- _WORK TASK_: Look in the material below for the line holding "An advance directive must be". Set it down exactly, with each later line up to and including the line holding "3.4. Written form, dating and signing".

- _EXERCISE MATERIAL_:
########
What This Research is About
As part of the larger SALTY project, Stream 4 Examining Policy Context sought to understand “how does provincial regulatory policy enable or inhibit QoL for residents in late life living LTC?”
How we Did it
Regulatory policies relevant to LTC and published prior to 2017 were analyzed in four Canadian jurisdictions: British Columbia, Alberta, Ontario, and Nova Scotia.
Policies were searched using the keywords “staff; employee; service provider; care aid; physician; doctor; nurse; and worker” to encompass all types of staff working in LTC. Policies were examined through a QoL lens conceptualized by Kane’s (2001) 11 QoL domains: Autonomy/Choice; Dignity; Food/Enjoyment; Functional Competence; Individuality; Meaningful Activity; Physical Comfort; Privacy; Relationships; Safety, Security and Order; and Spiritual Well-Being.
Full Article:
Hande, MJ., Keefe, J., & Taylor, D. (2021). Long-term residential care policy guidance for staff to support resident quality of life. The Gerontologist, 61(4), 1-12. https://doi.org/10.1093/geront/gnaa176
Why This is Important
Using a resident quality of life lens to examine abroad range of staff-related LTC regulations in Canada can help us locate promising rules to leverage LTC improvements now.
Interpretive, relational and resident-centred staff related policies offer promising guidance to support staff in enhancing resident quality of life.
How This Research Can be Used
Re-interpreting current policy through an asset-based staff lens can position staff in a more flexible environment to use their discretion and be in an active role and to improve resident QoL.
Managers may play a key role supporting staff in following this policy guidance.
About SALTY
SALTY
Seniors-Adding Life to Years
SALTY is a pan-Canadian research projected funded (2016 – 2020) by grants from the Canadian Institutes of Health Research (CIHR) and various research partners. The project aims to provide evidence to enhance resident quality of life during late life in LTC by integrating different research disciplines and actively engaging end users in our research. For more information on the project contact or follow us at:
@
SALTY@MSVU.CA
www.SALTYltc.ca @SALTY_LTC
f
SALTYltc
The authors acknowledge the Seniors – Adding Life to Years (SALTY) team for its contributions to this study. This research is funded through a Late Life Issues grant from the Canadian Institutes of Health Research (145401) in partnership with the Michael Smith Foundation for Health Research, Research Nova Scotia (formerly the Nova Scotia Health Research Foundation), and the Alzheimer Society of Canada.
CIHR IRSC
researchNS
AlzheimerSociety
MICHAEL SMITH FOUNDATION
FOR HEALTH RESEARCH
########
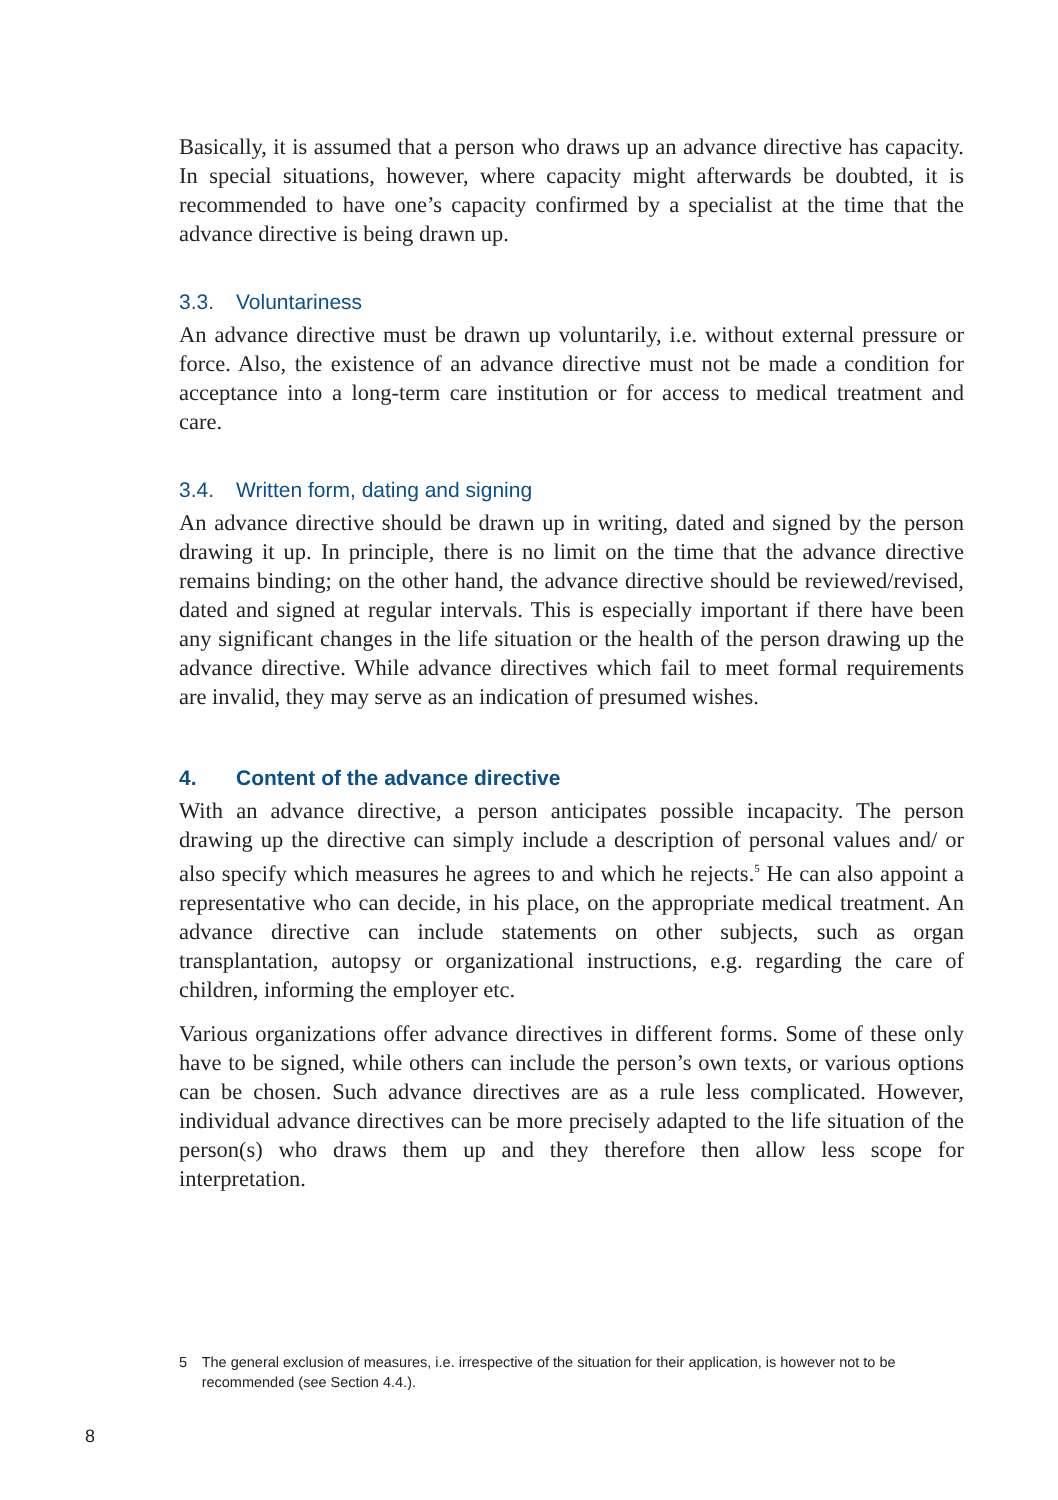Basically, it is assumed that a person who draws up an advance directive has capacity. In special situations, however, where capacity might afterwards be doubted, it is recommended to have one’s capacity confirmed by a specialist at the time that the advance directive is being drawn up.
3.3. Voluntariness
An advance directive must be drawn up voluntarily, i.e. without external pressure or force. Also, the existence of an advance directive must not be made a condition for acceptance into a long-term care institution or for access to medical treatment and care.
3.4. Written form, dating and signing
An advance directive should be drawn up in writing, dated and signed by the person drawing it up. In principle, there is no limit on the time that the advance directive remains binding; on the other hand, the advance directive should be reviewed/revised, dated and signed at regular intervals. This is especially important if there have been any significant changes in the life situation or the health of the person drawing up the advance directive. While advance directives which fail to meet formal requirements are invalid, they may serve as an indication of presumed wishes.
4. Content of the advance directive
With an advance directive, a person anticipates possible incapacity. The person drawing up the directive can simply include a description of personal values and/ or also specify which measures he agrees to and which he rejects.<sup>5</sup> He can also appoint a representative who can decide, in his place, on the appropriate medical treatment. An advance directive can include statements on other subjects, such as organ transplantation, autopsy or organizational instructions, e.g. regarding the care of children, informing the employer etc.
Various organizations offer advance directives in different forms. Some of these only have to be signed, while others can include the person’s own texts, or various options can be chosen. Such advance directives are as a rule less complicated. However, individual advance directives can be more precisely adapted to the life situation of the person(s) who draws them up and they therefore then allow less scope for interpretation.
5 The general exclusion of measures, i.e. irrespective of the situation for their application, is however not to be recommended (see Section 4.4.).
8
########
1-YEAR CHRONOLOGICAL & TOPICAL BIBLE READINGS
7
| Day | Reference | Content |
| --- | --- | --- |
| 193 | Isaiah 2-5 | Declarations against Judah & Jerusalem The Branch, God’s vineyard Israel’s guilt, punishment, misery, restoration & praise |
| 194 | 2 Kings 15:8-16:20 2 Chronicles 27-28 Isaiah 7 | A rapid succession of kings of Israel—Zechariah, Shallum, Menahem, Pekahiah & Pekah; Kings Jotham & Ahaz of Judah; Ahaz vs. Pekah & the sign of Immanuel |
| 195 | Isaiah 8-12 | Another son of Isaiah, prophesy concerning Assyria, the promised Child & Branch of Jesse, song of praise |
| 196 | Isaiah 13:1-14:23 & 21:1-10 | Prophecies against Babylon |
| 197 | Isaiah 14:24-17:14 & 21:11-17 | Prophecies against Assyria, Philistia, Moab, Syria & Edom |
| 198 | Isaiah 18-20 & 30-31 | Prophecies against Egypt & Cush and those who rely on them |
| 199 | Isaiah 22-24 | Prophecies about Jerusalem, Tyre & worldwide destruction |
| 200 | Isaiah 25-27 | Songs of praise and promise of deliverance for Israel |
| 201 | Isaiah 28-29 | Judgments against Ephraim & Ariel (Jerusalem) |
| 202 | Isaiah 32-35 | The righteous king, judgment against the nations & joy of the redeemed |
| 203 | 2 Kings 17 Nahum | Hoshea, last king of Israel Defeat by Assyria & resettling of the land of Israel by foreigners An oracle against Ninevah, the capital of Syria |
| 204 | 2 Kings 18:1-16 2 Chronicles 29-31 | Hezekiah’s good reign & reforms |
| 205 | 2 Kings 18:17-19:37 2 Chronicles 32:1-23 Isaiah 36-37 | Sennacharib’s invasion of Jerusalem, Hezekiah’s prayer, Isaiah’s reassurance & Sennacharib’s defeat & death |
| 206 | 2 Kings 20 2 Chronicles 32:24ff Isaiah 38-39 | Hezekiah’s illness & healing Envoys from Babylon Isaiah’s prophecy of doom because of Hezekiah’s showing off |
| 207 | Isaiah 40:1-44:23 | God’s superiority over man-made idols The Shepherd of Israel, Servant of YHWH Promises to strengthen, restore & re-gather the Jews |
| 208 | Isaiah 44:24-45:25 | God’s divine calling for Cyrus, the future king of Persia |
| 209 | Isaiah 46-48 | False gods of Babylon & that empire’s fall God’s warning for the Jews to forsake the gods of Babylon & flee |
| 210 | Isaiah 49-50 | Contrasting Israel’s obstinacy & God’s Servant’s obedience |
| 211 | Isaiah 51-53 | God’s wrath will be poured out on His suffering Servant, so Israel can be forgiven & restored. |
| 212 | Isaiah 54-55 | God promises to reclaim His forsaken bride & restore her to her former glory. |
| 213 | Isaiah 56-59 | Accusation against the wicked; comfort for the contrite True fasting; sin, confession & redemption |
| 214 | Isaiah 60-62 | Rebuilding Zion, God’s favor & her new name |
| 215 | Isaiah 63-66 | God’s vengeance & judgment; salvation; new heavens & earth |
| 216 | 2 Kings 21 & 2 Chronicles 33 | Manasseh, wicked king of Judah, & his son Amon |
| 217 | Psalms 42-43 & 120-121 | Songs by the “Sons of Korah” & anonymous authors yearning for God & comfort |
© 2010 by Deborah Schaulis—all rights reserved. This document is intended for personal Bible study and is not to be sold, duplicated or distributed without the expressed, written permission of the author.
########
- _OUTPUT FOR THIS TASK_:
An advance directive must be drawn up voluntarily, i.e. without external pressure or force. Also, the existence of an advance directive must not be made a condition for acceptance into a long-term care institution or for access to medical treatment and care.
3.4. Written form, dating and signing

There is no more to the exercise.